* How to complete this task: Would you reproduce exactly, and only, the lines starting at the one with "26: (348, 271, 0.76)" and ending at the last line of the data, with both included? Leave the pictures out.

* Dataset content:
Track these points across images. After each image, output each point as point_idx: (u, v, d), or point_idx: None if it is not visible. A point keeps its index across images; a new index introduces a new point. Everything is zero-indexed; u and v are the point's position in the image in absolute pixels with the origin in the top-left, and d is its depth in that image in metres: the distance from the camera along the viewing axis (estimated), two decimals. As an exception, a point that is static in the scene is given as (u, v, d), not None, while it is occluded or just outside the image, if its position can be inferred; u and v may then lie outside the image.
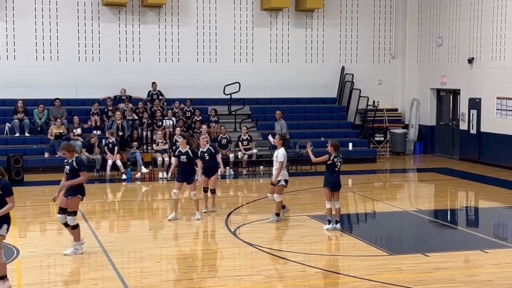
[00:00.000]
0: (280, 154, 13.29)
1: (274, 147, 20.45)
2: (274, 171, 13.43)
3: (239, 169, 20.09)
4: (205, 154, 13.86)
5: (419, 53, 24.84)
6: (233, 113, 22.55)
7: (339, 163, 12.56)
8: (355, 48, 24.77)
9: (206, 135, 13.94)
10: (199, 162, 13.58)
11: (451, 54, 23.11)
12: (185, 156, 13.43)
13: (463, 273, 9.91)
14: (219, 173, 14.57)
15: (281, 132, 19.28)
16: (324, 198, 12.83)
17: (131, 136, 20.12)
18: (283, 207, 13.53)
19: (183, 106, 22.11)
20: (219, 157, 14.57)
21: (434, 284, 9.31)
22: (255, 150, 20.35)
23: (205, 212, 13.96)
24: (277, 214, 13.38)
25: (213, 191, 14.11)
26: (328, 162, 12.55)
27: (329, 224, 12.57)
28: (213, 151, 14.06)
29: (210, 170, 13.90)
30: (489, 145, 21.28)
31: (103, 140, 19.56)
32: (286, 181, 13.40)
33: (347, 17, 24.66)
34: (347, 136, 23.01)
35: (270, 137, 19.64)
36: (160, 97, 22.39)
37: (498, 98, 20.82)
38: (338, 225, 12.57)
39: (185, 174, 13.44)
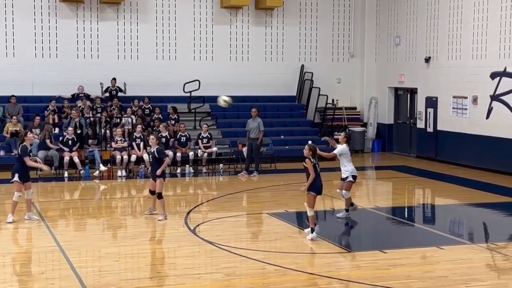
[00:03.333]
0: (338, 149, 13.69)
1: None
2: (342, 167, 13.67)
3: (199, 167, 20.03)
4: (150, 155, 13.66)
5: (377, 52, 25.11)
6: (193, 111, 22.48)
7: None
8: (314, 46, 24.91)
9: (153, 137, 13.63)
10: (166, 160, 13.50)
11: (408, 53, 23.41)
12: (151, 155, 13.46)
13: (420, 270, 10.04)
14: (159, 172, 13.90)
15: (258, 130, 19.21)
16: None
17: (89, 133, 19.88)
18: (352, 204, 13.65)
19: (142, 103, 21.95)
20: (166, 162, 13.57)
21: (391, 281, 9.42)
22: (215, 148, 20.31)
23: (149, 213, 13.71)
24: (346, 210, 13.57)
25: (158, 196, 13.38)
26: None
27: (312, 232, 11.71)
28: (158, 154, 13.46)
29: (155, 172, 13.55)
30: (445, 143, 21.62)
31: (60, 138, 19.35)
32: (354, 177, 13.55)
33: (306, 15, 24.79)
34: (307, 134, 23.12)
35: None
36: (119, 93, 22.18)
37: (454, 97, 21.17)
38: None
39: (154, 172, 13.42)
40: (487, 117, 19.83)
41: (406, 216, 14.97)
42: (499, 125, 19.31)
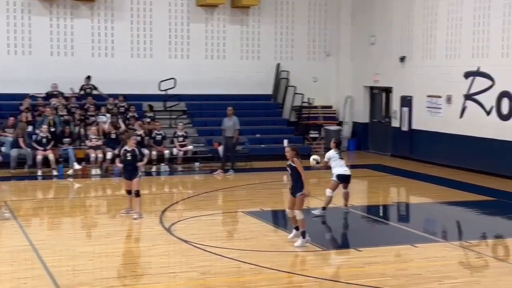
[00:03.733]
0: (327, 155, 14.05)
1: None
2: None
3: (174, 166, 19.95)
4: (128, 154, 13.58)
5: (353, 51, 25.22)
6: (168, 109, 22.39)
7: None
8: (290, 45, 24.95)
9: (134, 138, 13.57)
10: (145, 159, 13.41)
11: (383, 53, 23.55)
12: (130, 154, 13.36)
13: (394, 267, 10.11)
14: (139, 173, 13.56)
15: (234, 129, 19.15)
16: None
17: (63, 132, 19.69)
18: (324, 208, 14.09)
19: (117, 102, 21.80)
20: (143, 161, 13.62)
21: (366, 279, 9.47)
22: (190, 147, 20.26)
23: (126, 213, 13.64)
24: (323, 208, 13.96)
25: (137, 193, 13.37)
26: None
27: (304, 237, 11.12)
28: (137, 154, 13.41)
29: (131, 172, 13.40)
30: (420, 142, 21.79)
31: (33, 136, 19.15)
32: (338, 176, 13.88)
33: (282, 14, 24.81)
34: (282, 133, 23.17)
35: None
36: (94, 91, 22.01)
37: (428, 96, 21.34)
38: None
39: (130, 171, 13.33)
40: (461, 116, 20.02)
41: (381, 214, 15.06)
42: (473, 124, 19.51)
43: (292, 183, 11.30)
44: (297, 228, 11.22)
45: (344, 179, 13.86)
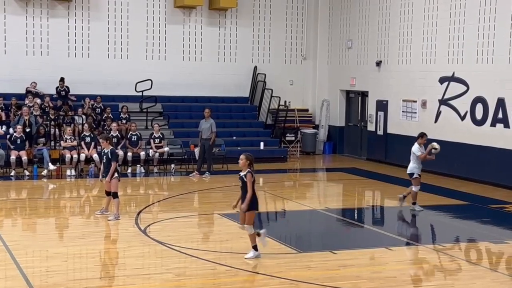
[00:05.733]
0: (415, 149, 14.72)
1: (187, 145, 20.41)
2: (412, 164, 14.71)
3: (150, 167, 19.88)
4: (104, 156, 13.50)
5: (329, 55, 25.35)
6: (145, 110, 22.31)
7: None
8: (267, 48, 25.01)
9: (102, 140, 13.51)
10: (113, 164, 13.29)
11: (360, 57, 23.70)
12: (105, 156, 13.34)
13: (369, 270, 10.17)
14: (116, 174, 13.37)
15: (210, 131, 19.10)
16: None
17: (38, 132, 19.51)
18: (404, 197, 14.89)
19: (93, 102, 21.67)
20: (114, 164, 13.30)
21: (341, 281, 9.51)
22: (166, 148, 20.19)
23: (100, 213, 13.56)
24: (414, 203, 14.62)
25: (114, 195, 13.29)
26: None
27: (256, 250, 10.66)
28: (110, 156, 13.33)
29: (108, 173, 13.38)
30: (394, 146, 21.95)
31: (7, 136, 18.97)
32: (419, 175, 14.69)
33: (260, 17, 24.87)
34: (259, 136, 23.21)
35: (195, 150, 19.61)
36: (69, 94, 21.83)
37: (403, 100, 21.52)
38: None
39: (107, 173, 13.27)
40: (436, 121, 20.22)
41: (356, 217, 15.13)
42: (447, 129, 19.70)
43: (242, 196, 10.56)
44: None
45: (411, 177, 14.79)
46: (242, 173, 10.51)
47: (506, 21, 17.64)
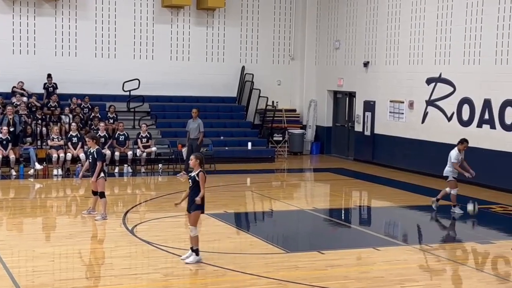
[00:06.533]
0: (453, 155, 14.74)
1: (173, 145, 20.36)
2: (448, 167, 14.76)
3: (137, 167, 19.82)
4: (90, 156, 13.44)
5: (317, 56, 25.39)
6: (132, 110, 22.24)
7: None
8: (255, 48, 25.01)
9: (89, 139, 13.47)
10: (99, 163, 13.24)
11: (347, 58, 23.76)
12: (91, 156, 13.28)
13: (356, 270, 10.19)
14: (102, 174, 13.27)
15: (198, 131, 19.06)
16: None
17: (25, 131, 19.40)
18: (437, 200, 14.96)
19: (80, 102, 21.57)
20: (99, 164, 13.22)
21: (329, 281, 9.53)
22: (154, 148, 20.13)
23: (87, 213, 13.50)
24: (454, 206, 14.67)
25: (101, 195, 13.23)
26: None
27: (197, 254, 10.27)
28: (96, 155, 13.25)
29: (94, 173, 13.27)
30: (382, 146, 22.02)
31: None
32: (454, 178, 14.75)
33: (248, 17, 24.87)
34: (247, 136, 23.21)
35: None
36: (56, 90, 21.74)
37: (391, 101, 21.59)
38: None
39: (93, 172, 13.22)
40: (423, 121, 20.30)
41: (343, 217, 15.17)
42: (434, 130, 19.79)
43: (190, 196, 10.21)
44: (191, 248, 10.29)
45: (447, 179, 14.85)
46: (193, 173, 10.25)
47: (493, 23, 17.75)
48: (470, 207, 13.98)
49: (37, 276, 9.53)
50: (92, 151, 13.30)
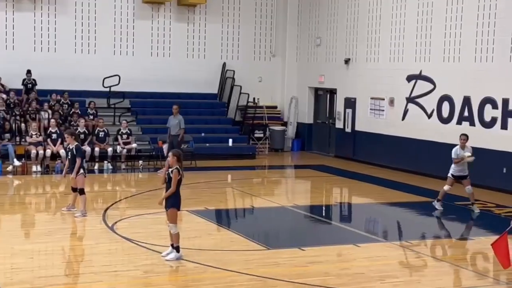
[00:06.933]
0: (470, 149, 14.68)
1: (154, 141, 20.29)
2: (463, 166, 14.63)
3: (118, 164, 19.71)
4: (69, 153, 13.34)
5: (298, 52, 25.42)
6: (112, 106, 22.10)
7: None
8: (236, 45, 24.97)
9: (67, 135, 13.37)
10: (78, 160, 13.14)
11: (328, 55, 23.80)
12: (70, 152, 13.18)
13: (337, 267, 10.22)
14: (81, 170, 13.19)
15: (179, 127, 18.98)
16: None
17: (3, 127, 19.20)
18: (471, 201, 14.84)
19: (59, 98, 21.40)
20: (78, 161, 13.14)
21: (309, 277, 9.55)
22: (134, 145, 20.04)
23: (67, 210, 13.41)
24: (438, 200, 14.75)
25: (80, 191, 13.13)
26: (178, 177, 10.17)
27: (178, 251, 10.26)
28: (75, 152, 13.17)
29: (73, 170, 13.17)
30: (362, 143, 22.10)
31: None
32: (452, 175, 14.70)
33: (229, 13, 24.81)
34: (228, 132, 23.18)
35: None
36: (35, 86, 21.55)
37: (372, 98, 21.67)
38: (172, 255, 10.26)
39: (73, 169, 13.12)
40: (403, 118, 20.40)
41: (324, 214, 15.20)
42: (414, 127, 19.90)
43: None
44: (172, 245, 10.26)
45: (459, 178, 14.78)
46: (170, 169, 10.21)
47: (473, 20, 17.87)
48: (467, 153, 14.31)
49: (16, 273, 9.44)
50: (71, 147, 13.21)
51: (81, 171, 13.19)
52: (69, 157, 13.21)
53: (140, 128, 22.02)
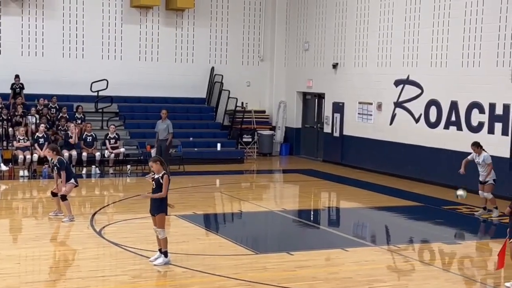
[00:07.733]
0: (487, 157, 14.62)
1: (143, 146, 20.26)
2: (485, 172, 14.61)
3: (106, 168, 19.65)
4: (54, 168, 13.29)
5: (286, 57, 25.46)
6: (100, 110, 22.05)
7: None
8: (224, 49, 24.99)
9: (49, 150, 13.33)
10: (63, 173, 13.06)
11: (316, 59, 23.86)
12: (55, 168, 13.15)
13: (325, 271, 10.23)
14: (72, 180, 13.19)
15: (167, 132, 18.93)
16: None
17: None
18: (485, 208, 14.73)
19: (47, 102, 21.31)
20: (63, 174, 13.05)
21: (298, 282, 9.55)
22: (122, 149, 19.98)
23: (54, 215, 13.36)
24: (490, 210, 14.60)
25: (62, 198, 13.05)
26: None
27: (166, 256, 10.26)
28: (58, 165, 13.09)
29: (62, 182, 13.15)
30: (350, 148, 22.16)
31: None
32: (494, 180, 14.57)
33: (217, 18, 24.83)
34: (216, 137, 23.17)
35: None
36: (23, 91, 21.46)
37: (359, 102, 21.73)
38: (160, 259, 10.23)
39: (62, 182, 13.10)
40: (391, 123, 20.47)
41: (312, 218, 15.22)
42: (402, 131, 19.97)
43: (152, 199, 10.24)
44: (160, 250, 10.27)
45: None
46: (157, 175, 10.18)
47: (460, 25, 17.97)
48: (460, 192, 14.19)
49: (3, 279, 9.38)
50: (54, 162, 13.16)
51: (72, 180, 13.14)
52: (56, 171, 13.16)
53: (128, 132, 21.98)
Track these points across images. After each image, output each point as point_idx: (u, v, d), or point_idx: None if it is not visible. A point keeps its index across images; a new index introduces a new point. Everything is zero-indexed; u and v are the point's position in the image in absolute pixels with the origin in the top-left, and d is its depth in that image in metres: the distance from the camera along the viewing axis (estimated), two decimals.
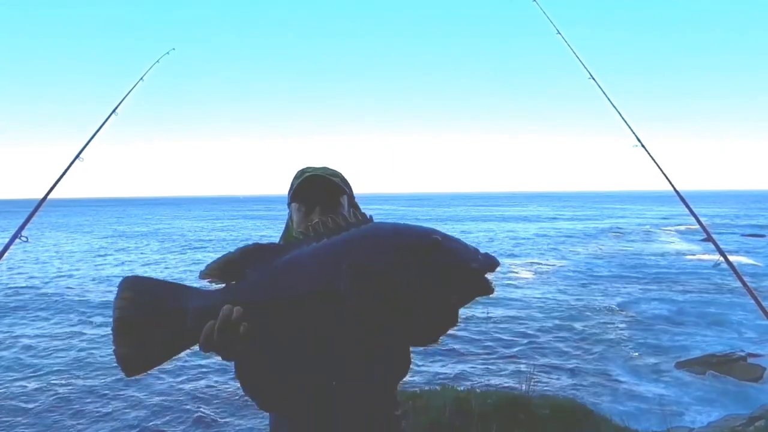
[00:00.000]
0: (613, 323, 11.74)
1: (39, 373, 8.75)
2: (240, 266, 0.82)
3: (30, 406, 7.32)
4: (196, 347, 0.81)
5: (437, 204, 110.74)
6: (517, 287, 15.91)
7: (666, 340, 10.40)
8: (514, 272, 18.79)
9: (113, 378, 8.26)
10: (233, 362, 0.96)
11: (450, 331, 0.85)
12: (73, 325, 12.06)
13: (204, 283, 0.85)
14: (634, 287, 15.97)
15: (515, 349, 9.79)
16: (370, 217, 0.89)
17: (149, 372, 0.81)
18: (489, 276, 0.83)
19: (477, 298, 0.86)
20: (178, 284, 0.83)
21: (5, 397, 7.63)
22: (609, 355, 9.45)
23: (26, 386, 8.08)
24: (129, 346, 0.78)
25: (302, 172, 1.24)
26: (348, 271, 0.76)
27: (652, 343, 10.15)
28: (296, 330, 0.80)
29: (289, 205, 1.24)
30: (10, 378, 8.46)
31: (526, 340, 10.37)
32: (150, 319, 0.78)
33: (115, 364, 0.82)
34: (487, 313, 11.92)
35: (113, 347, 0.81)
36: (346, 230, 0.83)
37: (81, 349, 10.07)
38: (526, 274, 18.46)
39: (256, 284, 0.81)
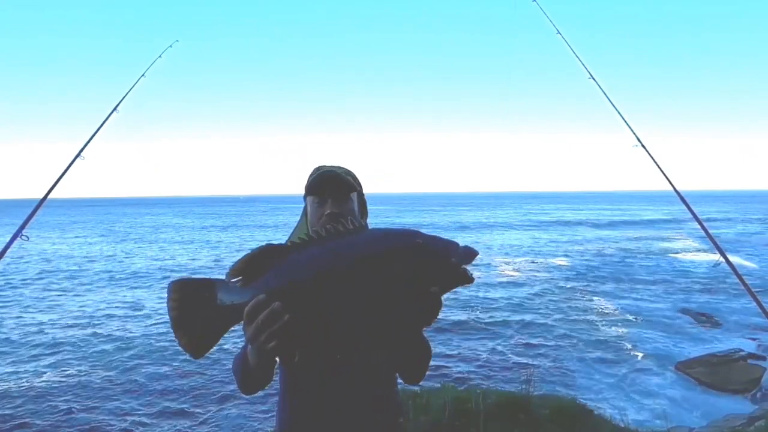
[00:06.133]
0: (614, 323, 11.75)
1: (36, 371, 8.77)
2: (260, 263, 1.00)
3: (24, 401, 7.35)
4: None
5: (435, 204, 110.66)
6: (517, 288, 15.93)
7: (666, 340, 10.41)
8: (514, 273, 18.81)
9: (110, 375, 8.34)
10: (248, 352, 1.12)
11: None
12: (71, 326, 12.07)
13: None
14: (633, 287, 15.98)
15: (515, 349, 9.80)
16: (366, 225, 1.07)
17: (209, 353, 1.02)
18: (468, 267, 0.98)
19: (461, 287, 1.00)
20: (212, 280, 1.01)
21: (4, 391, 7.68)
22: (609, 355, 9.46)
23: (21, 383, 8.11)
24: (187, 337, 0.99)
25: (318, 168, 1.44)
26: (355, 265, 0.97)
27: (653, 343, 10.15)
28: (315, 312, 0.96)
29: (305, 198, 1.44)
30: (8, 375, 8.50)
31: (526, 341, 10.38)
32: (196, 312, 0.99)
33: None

* Answer:
26: (348, 271, 0.76)
27: (652, 343, 10.15)
28: (296, 330, 0.80)
29: (289, 205, 1.24)
30: (10, 378, 8.46)
31: (526, 340, 10.37)
32: (150, 319, 0.78)
33: (115, 364, 0.82)
34: (487, 313, 11.92)
35: (113, 347, 0.81)
36: (346, 230, 0.83)
37: (81, 349, 10.07)
38: (526, 274, 18.46)
39: (256, 284, 0.81)
[00:06.133]
0: (614, 323, 11.75)
1: (36, 371, 8.77)
2: (260, 263, 1.00)
3: (24, 401, 7.35)
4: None
5: (435, 204, 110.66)
6: (517, 288, 15.93)
7: (666, 340, 10.41)
8: (514, 273, 18.81)
9: (110, 375, 8.34)
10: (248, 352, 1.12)
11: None
12: (71, 326, 12.07)
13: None
14: (633, 287, 15.98)
15: (515, 349, 9.80)
16: (366, 225, 1.07)
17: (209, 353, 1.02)
18: (468, 267, 0.98)
19: (461, 287, 1.00)
20: (212, 280, 1.01)
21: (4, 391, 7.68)
22: (609, 355, 9.46)
23: (21, 383, 8.11)
24: (187, 337, 0.99)
25: (318, 168, 1.44)
26: (355, 265, 0.97)
27: (653, 343, 10.15)
28: (315, 312, 0.96)
29: (305, 198, 1.44)
30: (8, 375, 8.50)
31: (526, 341, 10.38)
32: (196, 312, 0.99)
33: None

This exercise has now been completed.